EXTRACT PROVIDED:
----------
Spring Budget 2023

Hunt has listened to the cry of childcare but is he prepared for the cry of separation?

The Chancellor has put another nail in the coffin for mothers wanting to make the choice to stay home to care.

Economic necessity has for years forced mothers into the workplace to plug the family’s income gap. Taxation policies which since the 1990s ceased to take account of the family make it more economically viable for the mother to earn than the father to earn extra income. The Coalition government, by removing child benefit from the higher earner and offering 30 free hours of childcare for 3-4 year olds for parents in paid work, exacerbated the problem that families are penalised when they try to support themselves on one income. Single parents too were affected by the failure of the tax system to support them. In doing so the Coalition government created a void between the end of maternity leave and the start of the free hours that families have since struggled to sustain themselves. 

The Treasury’s answer now seems to be to fund childcare with taxpayer money from the age of one. But what does this mean for mothers, for fathers and what does it mean for our babies?
----------
DATA PROVIDED:
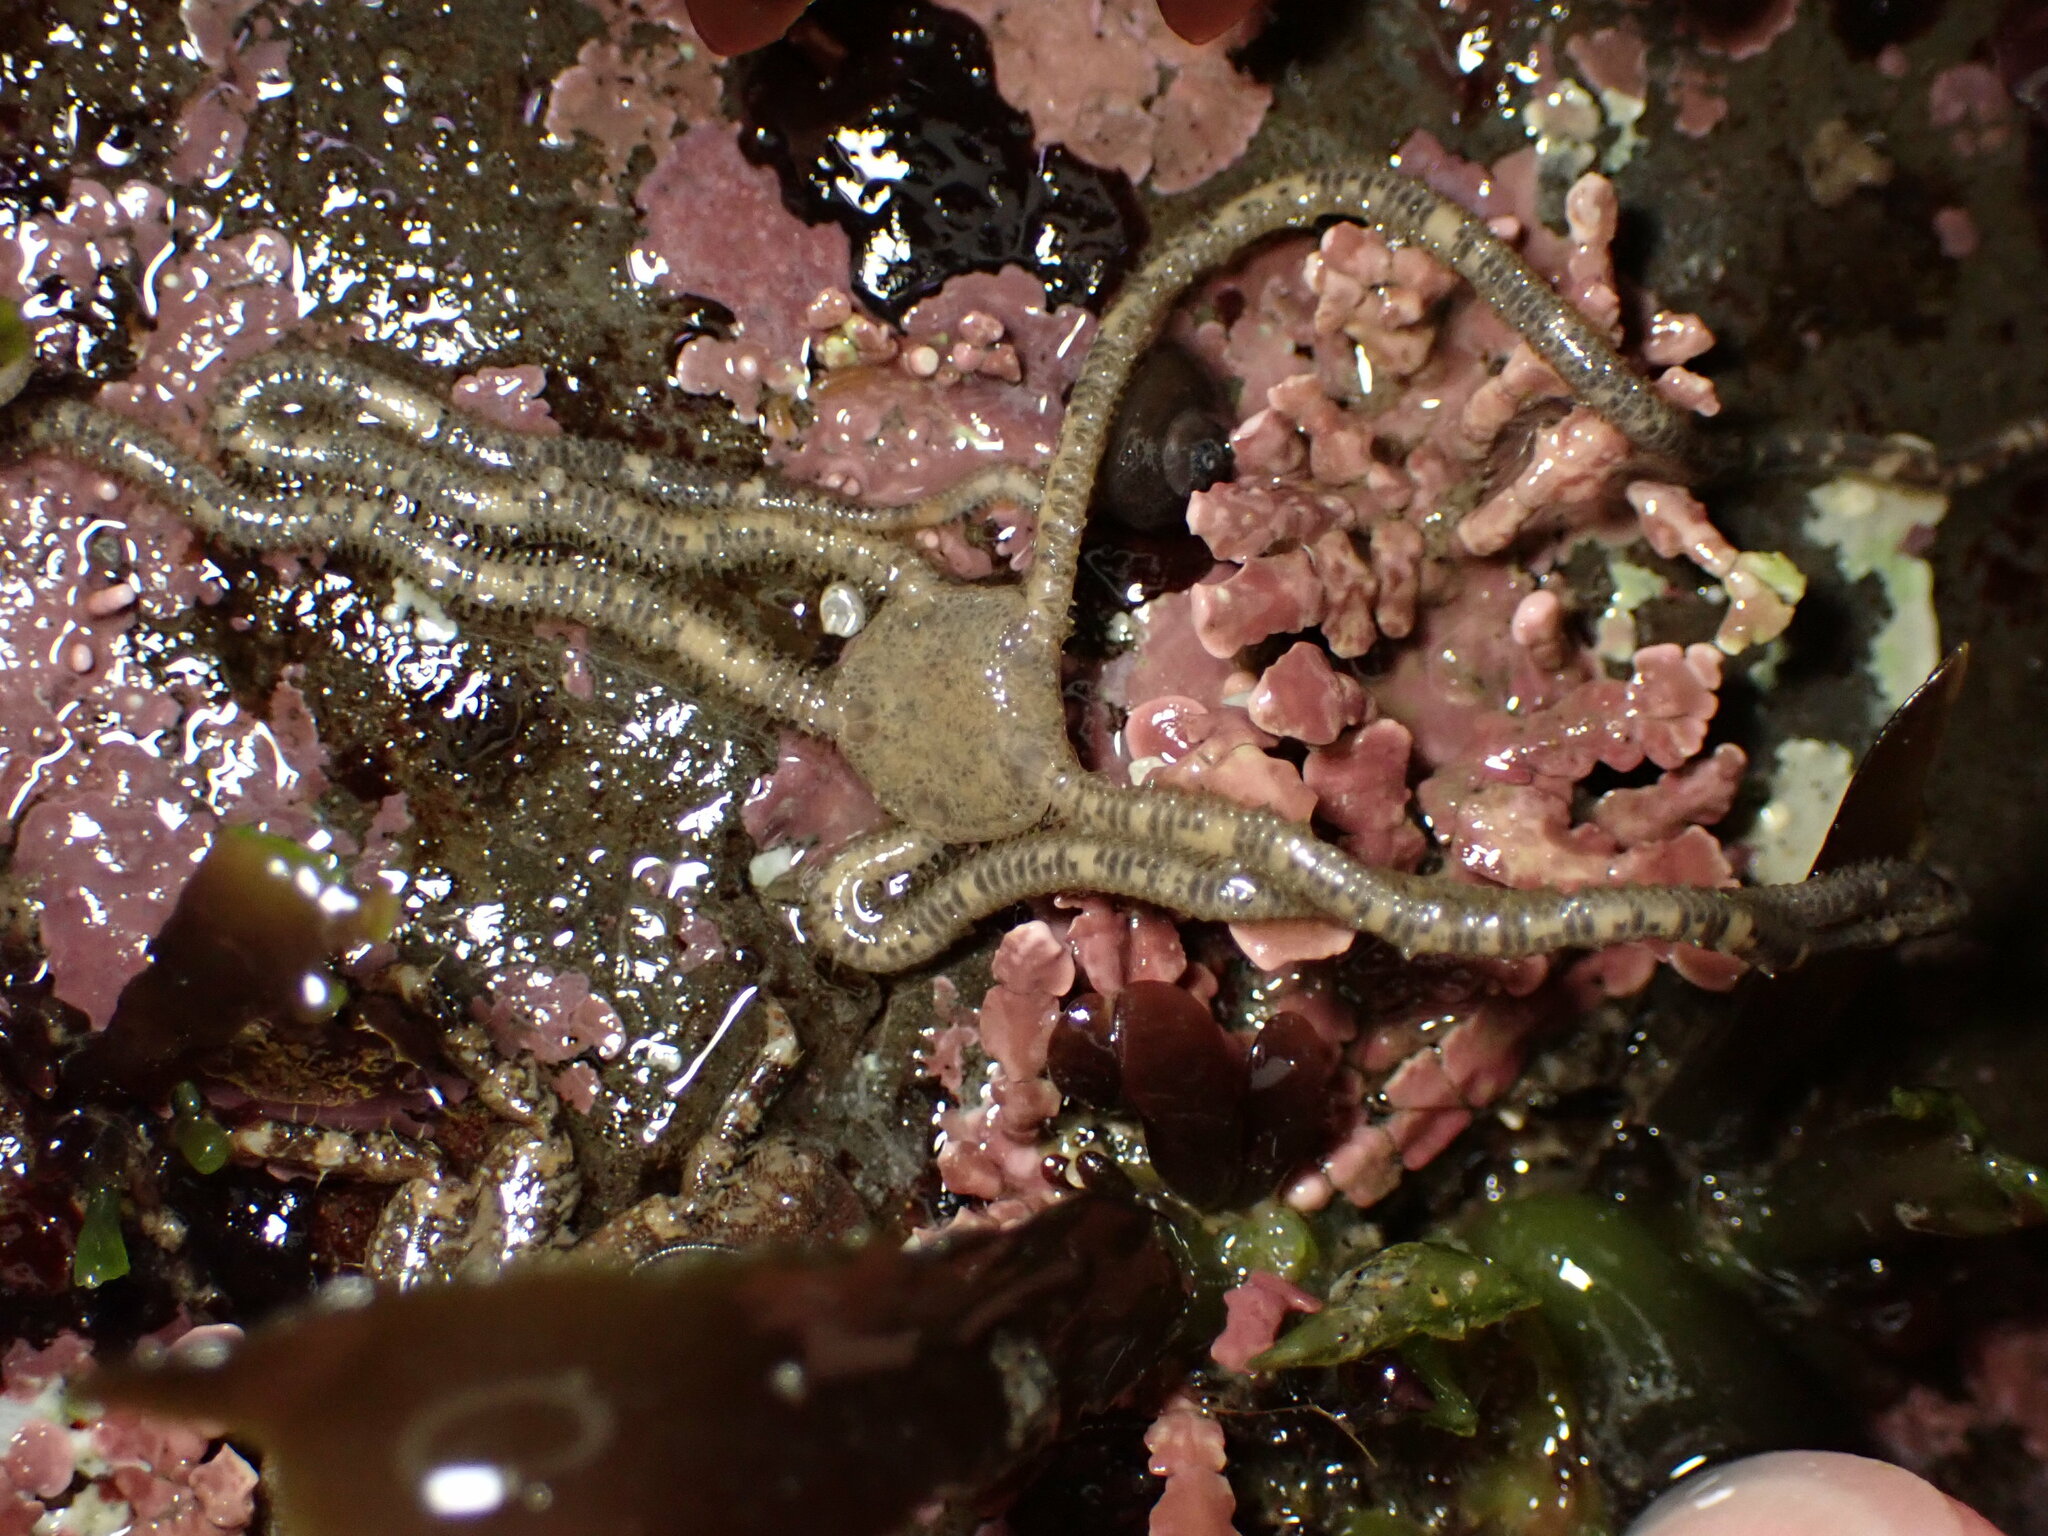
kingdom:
----------
PROBLEM TO SOLVE: Transcribe the passage of the Spring Budget 2023 article that begins with "The Treasury’s answer" and continues through "for our babies?".

RESPONSE BELOW:
The Treasury’s answer now seems to be to fund childcare with taxpayer money from the age of one. But what does this mean for mothers, for fathers and what does it mean for our babies?